此书作者-白俄作家Svetlana Alexievich获得2015年诺贝尔文学奖。 她的写作体裁不是小说,而以口述采访的形式,裁剪、集合数百人的独白。 这本书讲述自苏联解体后二十年间(1991-2012)的震荡和混乱,普通俄罗斯人的生活和挣扎。

书中多处追溯苏联历史。 他们从小被灌输的只有战争,没有生活。
At heart, we’re built for war. We were always either fighting or preparing to fight. We’ve never known anything else—hence our wartime psychology. Even in civilian life, everything was always militarized. The drums were beating, the banners flying, our hearts leaping out of our chests.

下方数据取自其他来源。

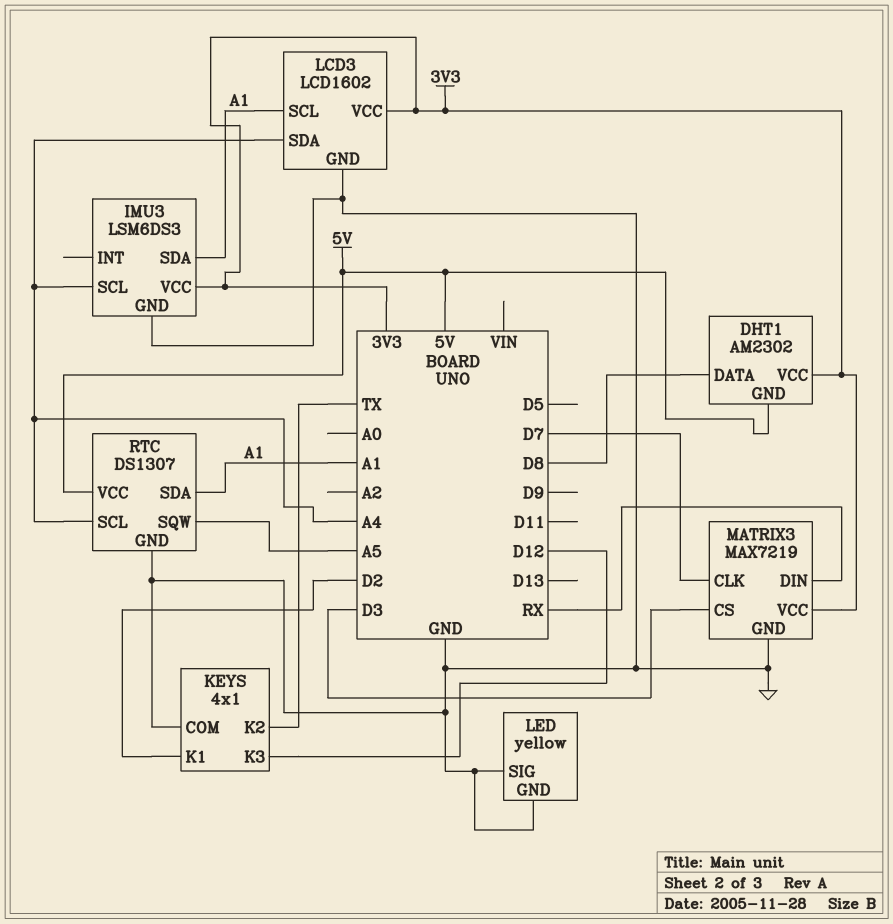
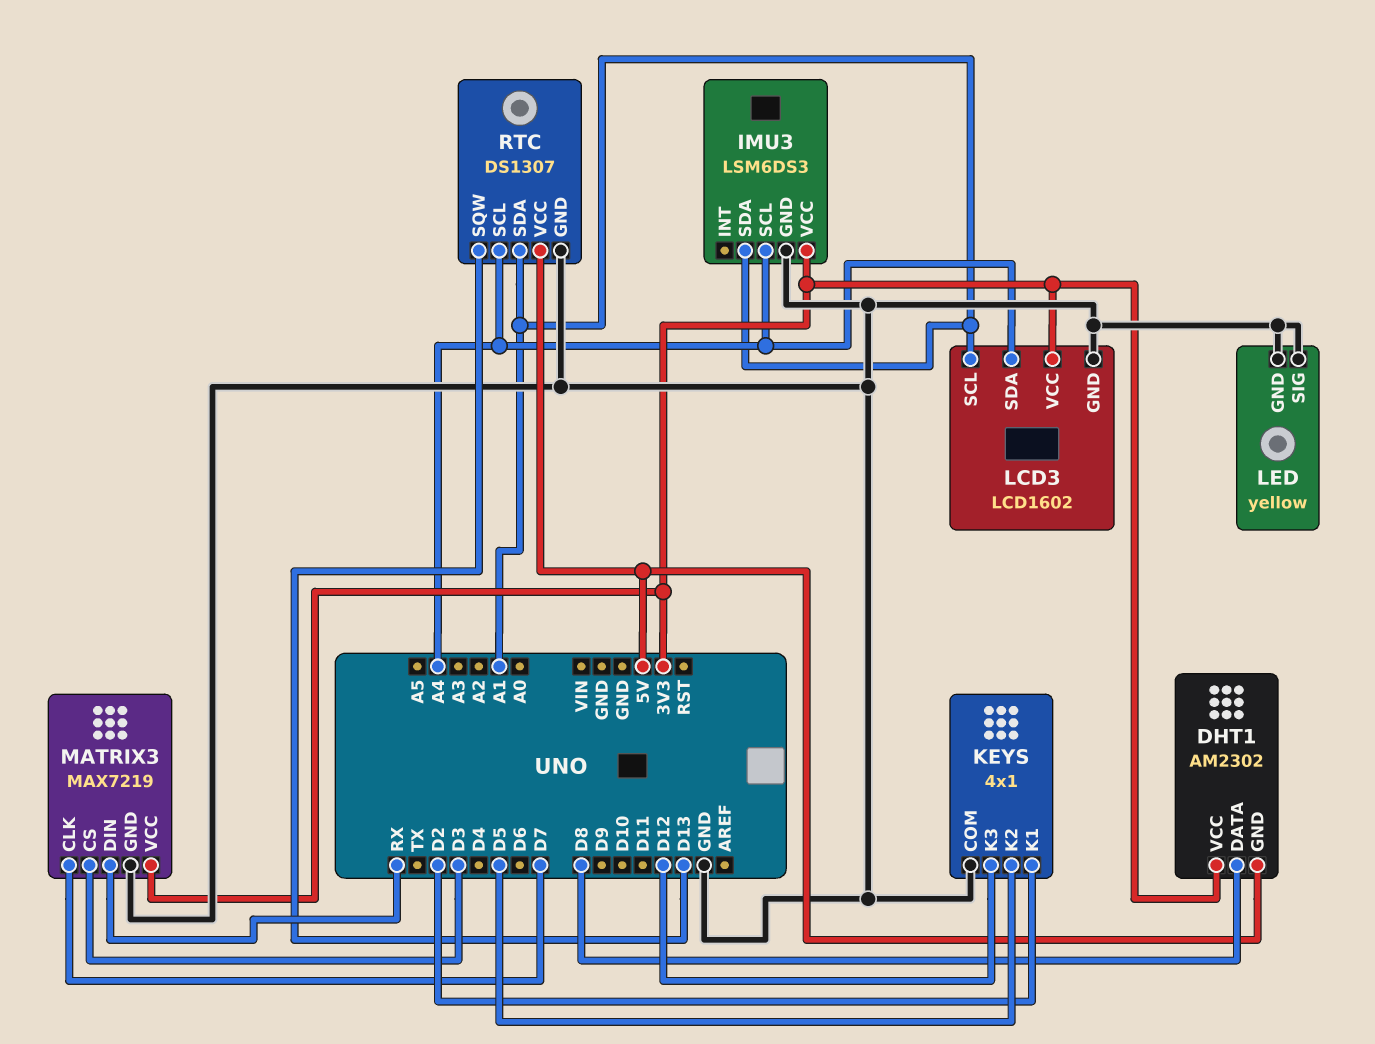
KEYS pin K2: TX -> D5
RTC pin SQW: A5 -> D13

People didn’t recognize their own slavery—they even liked being slaves.

你会以为俄罗斯人简直就喜欢自虐。 为了维护极端的‘主义’,饿殍遍地,焦土三千也在所不惜。 他们几乎是以享受的态度去经历痛苦,痛苦的魅力被夸大。
Russian life is supposed to be evil and base, that’s what elevates the soul, and forces it to recognize that it doesn’t belong in this world… The cruder and bloodier life is, the more space there is for the soul.

连女人也喜欢找最悲惨的男人。
But why him? Why him specifically? Russian women love finding these unfortunate men.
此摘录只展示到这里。